--- SUPPLIED MATERIAL Enclosed Below ---

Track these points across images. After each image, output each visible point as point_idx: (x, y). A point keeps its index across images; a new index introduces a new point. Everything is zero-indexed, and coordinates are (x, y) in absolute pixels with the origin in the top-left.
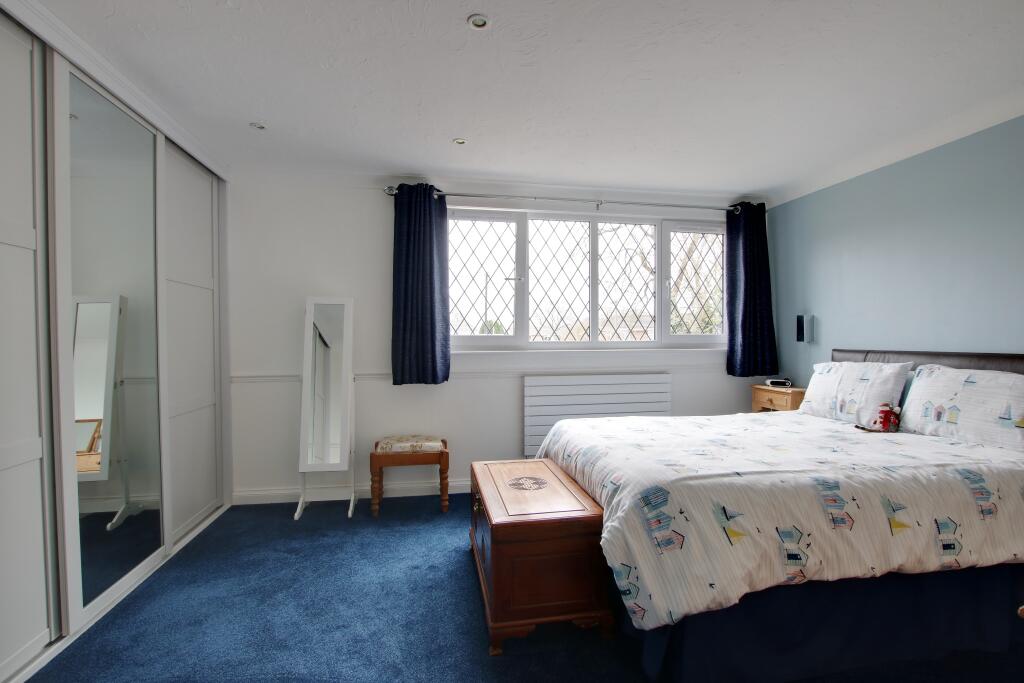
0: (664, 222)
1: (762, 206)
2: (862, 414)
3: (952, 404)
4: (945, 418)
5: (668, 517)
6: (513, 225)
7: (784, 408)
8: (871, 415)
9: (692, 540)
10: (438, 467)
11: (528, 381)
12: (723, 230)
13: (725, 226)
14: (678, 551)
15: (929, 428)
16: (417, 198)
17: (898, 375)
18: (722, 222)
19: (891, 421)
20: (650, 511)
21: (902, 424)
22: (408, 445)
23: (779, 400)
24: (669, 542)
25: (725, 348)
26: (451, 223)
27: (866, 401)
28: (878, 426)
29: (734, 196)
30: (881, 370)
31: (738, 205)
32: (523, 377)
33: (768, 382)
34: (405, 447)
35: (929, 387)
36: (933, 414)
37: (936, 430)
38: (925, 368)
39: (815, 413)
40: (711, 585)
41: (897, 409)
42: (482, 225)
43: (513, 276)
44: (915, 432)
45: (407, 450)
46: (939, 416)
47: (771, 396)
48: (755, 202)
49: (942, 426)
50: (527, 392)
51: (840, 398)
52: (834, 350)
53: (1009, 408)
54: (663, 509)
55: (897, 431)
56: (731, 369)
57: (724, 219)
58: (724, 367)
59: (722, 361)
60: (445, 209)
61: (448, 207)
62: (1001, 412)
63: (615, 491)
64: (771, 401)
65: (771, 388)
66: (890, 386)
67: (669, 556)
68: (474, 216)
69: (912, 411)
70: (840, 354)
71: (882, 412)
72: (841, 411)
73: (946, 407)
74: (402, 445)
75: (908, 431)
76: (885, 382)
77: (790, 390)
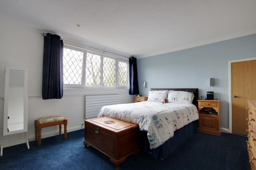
0: (117, 59)
1: (136, 58)
2: (161, 100)
3: (176, 97)
4: (175, 100)
5: (158, 121)
6: (83, 53)
7: (143, 101)
8: (163, 100)
9: (164, 125)
10: (59, 125)
11: (87, 97)
12: (128, 63)
13: (129, 62)
14: (162, 128)
15: (173, 102)
16: (54, 39)
17: (166, 93)
18: (128, 61)
19: (166, 101)
20: (155, 121)
21: (168, 101)
22: (53, 119)
23: (141, 99)
24: (160, 127)
25: (129, 89)
26: (64, 49)
27: (161, 98)
28: (164, 102)
29: (131, 55)
30: (163, 92)
31: (132, 57)
32: (85, 96)
33: (139, 96)
34: (52, 120)
35: (172, 95)
36: (173, 99)
37: (174, 102)
38: (170, 91)
39: (151, 101)
40: (169, 133)
41: (167, 99)
42: (74, 52)
43: (82, 67)
44: (170, 103)
45: (52, 121)
46: (174, 99)
47: (139, 99)
48: (135, 57)
49: (175, 101)
50: (87, 100)
51: (156, 98)
52: (151, 89)
53: (185, 97)
54: (157, 120)
55: (167, 103)
56: (130, 93)
57: (129, 60)
58: (129, 93)
59: (128, 92)
60: (63, 44)
61: (64, 44)
62: (184, 98)
63: (143, 118)
64: (140, 100)
65: (139, 97)
66: (165, 95)
67: (160, 130)
68: (71, 48)
69: (169, 99)
70: (153, 89)
71: (165, 99)
72: (157, 100)
73: (175, 98)
74: (50, 119)
75: (169, 103)
76: (164, 94)
77: (144, 97)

--- End of Enclosed SUPPLIED MATERIAL ---

AIM OF THE EXERCISE =>
How many lines of the records above contain the string "images"? Case counts. Give only the number.

YOUR RESPONSE =>
1